__Data__
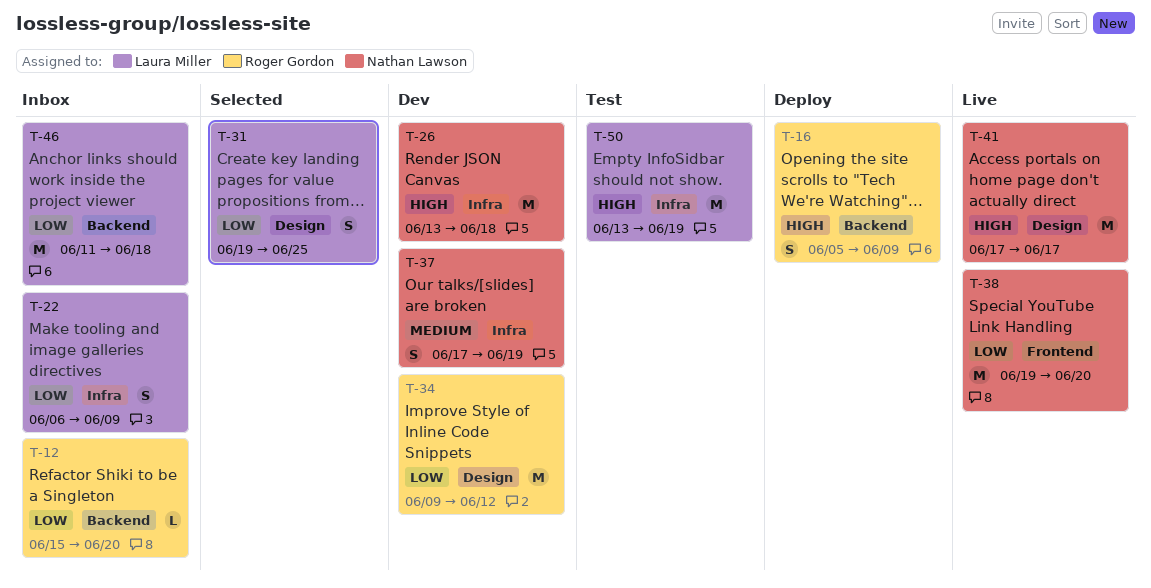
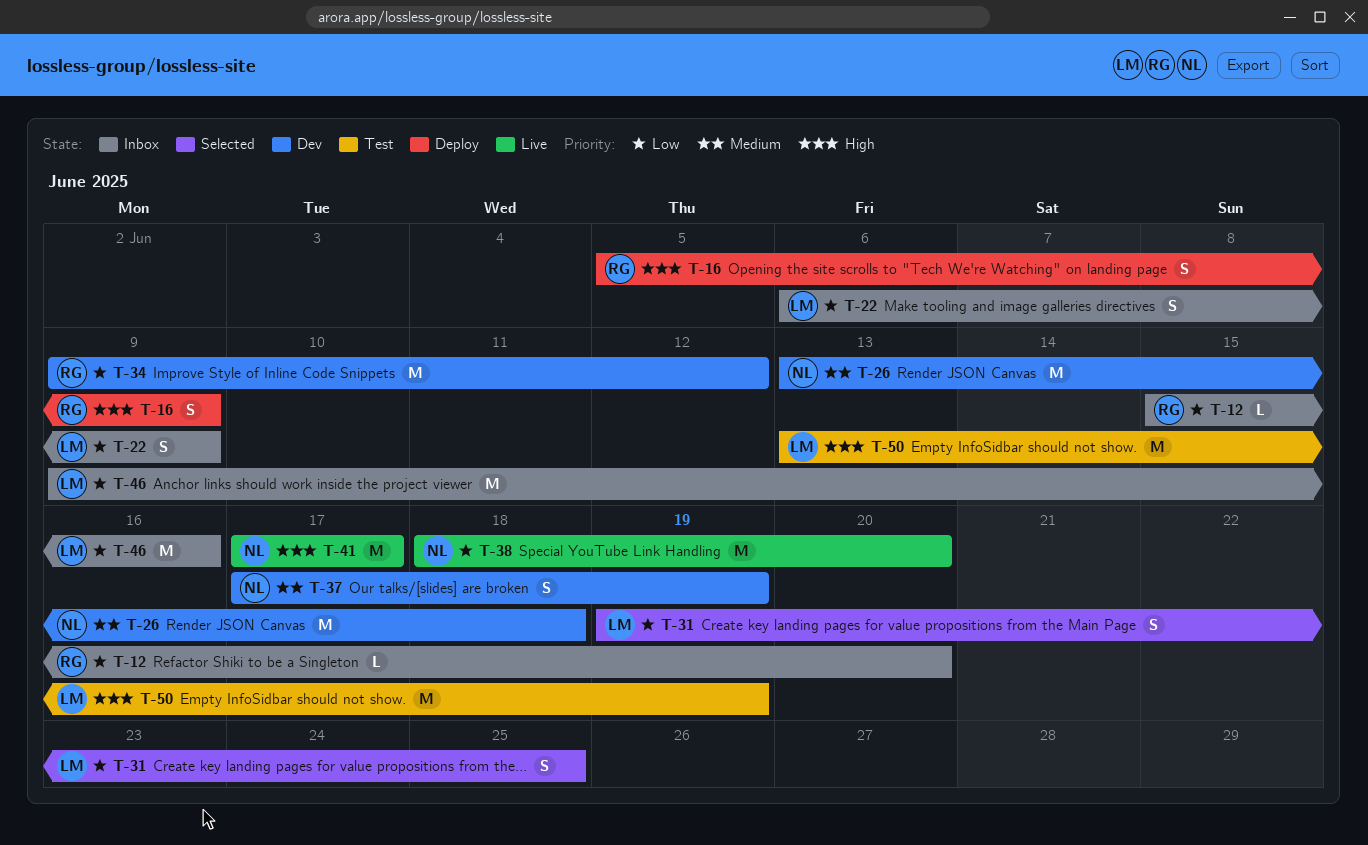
T-26, priority: High -> Medium
T-38, start: Jun 19 -> Jun 18
T-46, start: Jun 11 -> Jun 9
T-46, due: Jun 18 -> Jun 16

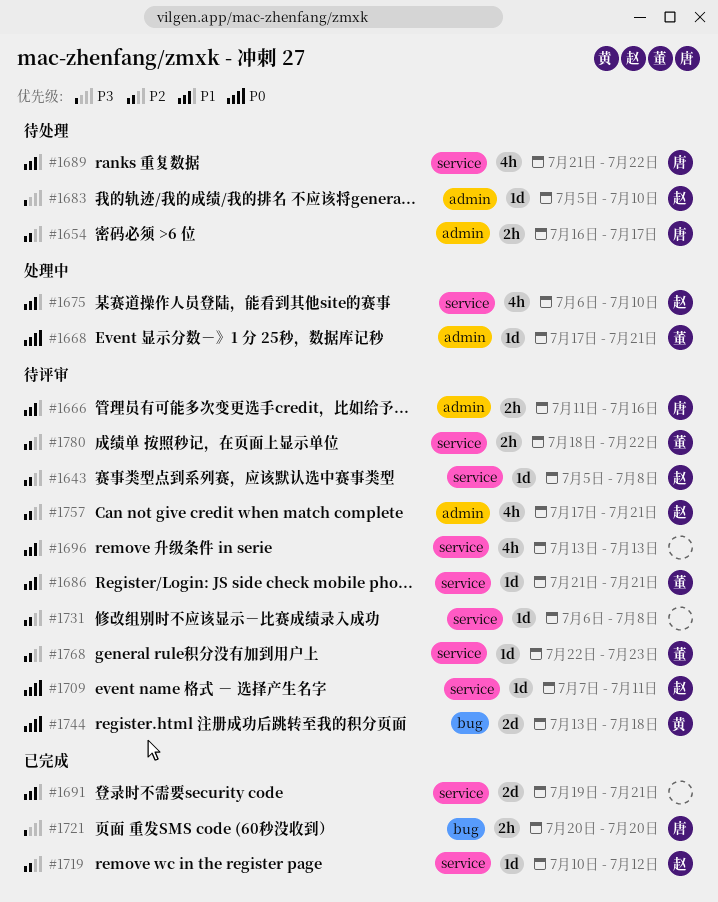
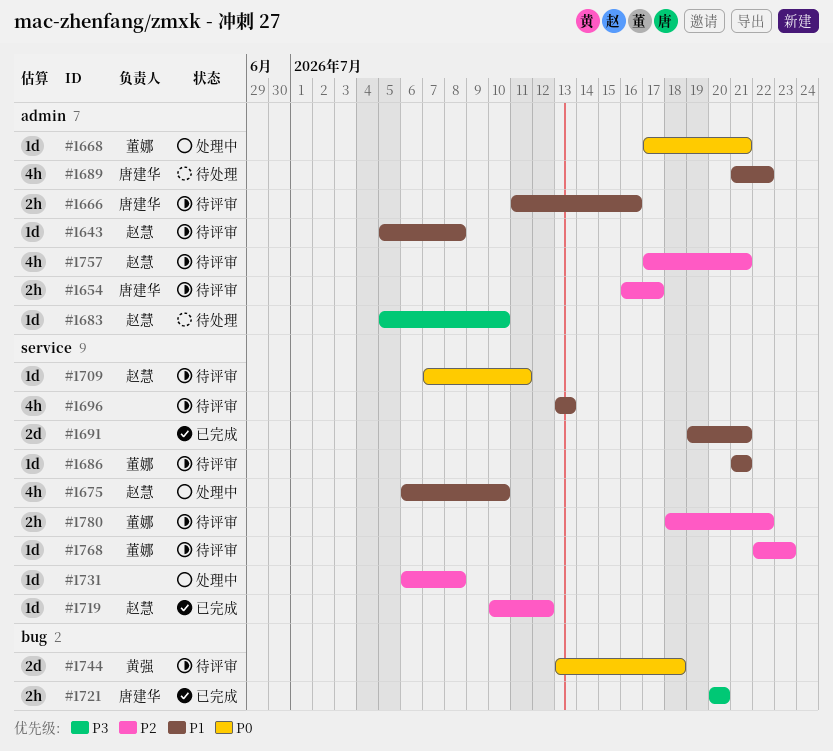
#1643, priority: P2 -> P1
#1643, label: service -> admin
#1654, status: 待处理 -> 待评审
#1689, label: service -> admin
#1731, status: 待评审 -> 处理中

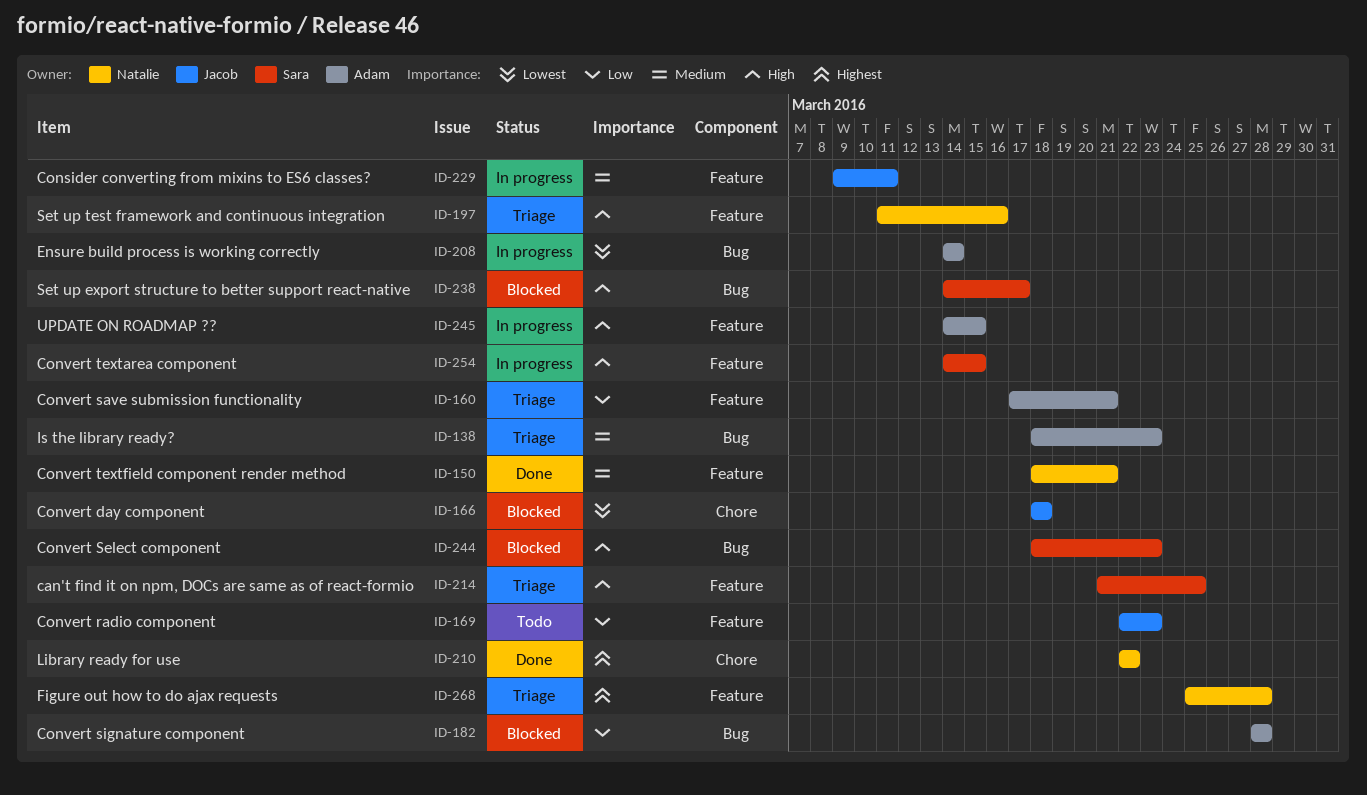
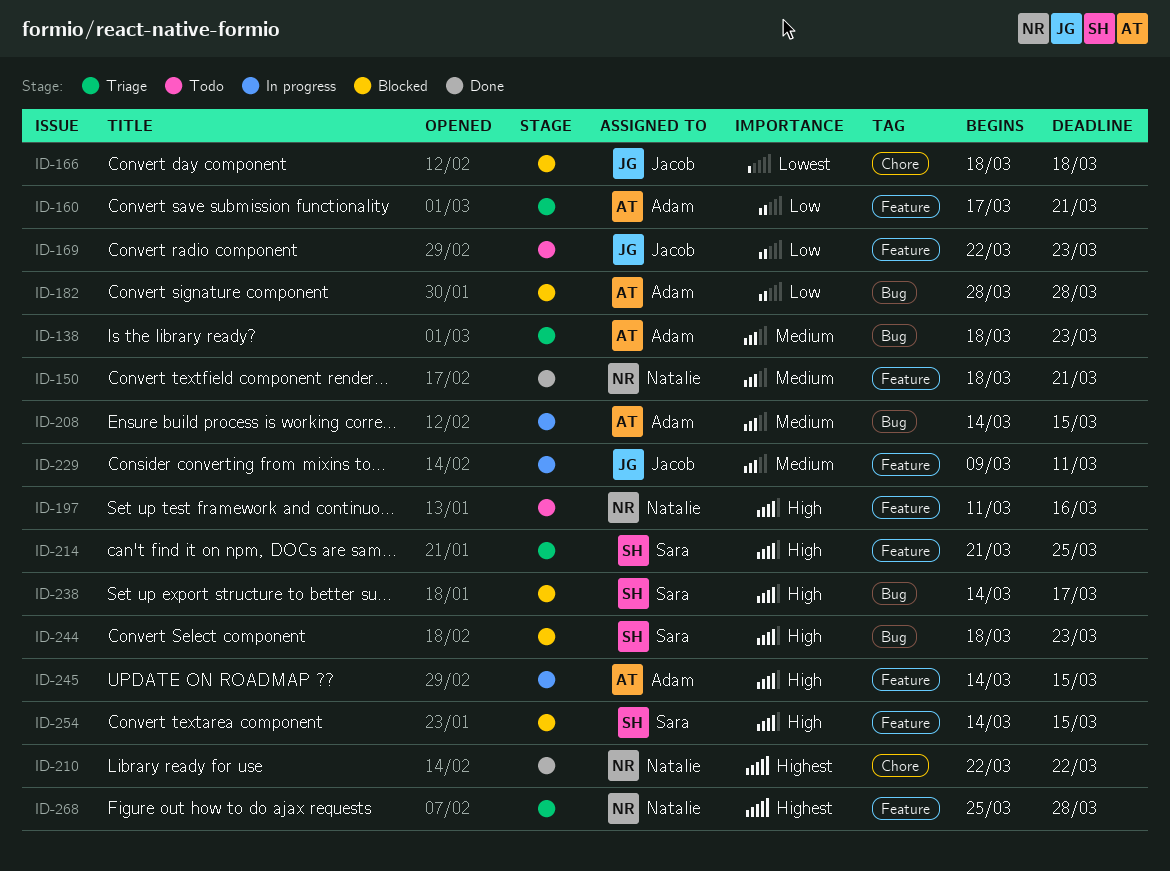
ID-197, status: Triage -> Todo
ID-208, priority: Lowest -> Medium
ID-208, due: Mar 14 -> Mar 15
ID-254, status: In progress -> Blocked

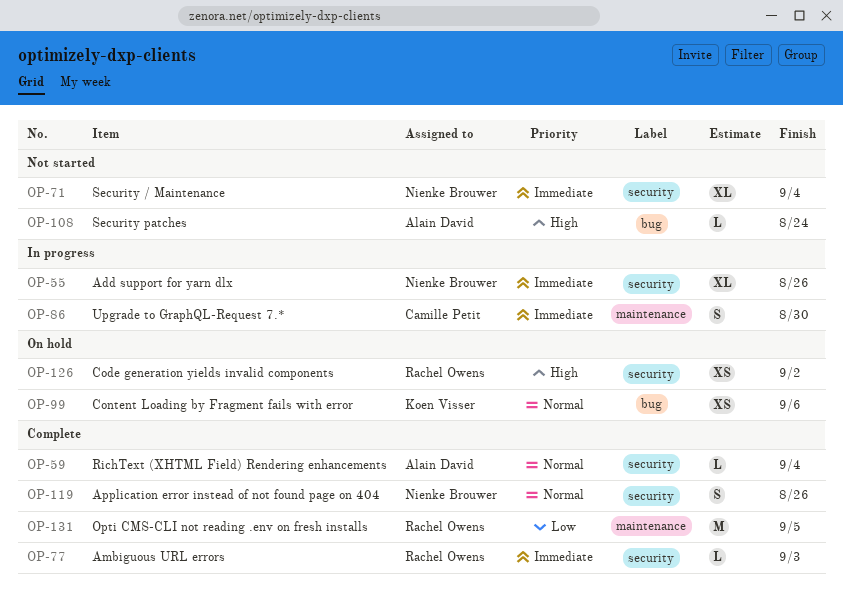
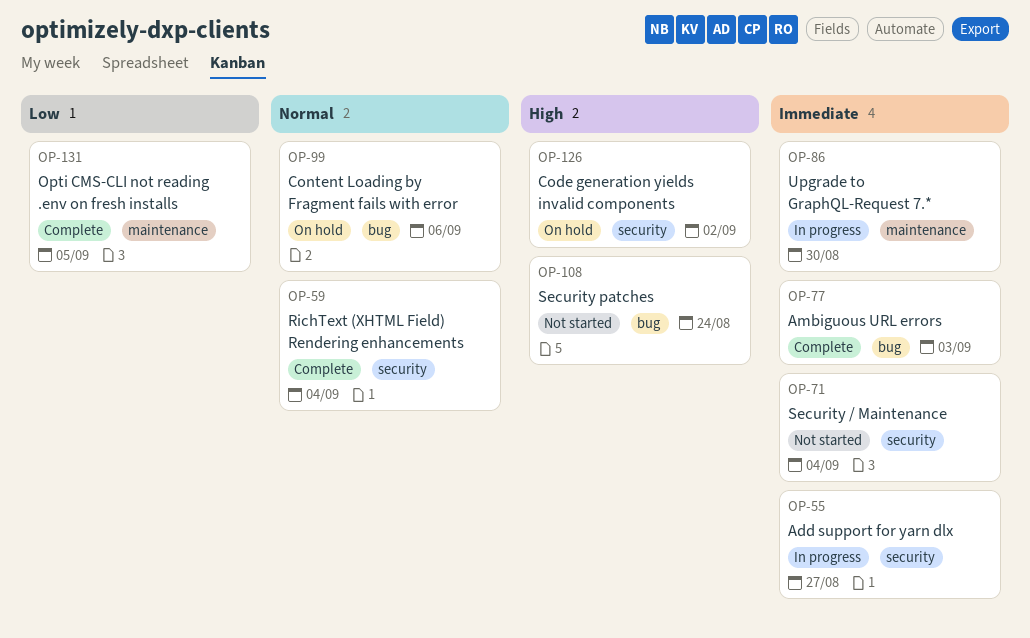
OP-55, due: Aug 26 -> Aug 27
OP-77, label: security -> bug
OP-119: present -> none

__Problem to solve__
Taking the line that contains "OP-55, due: Aug 26 -> Aug 27" as the starting point, copy every line through the end of the listing exactly, and write nothing further.

__Problem solution__
OP-55, due: Aug 26 -> Aug 27
OP-77, label: security -> bug
OP-119: present -> none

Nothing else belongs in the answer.